While data is being fetched, data b is also stored in the register 21.
is written to the register 22 while the data is being fetched. For both registers 21 and 22, when the output 72 of the register 68 becomes "1" when each data is taken in, writing of data to the corresponding register is prohibited, so that the highest non-zero value of the respective data is stored in the registers 21 and 22. The digit is memorized. Therefore,
At the end of reading each data from the main memory device 2, the number of leading zeros is created in the register 69, and a value is created in the register 21 or 22 for the most significant non-zero digit. As described in detail above, according to the present invention, it is possible to provide a data comparison device that can efficiently compare the magnitude of numerical values without performing subtraction processing, except when the value of the comparand is specific.

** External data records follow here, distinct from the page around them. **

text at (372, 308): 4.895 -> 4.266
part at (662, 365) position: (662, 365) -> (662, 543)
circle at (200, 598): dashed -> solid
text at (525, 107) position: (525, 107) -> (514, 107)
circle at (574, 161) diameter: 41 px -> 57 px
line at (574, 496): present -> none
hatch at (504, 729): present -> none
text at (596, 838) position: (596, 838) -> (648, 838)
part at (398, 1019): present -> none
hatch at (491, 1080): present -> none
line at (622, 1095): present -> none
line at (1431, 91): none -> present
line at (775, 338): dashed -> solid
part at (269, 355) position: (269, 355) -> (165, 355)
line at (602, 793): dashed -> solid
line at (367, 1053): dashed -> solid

[Brief explanation of the drawing]

The figures show one embodiment of the present invention, in which Fig. 1 is a block diagram showing the relationship between a data processing device and data, Fig. 2 is a block diagram showing the circuit configuration of the main part, and Fig. 3 is a block diagram showing the relationship between the data processing device and data. FIG. 4 is a block diagram illustrating a circuit configuration for performing the above-described circuit configuration. 1...Data processing device, 2...Main storage device, 3
...Bus, 4, 5, 6, 7, 14, 15, 21,
22...Register, 8...Reader, 9,10...
Flip-flop, 11... Leading zero counter, 12, 16... Subtractor, 13... Adder, 17... Decoder, 20... Data selector, 26... Data comparator.

Claims (1)

[Claims] 1. For each of the two numerical data to be compared, an invalid digit number calculation means for calculating the number of invalid zero digits as a numerical value consecutively included from the most significant digit, and for each of the two numerical data,
an actual number of digits calculation means for calculating the actual number of digits of data excluding the number of invalid digits calculated by the number of invalid digits calculation means; and an actual number of digits of the two numerical data calculated by the actual number of digits calculation means. A first determining means for determining the magnitude of the two numerical data by comparing the two numerical data excluding the number of invalid digits calculated by the number of invalid digits calculating means starting from the higher digits. a second determining means for determining the magnitude of the two numerical data;
and third determining means for obtaining magnitude determination result information of the two numerical data from the data of the determination results by the first and second determining means.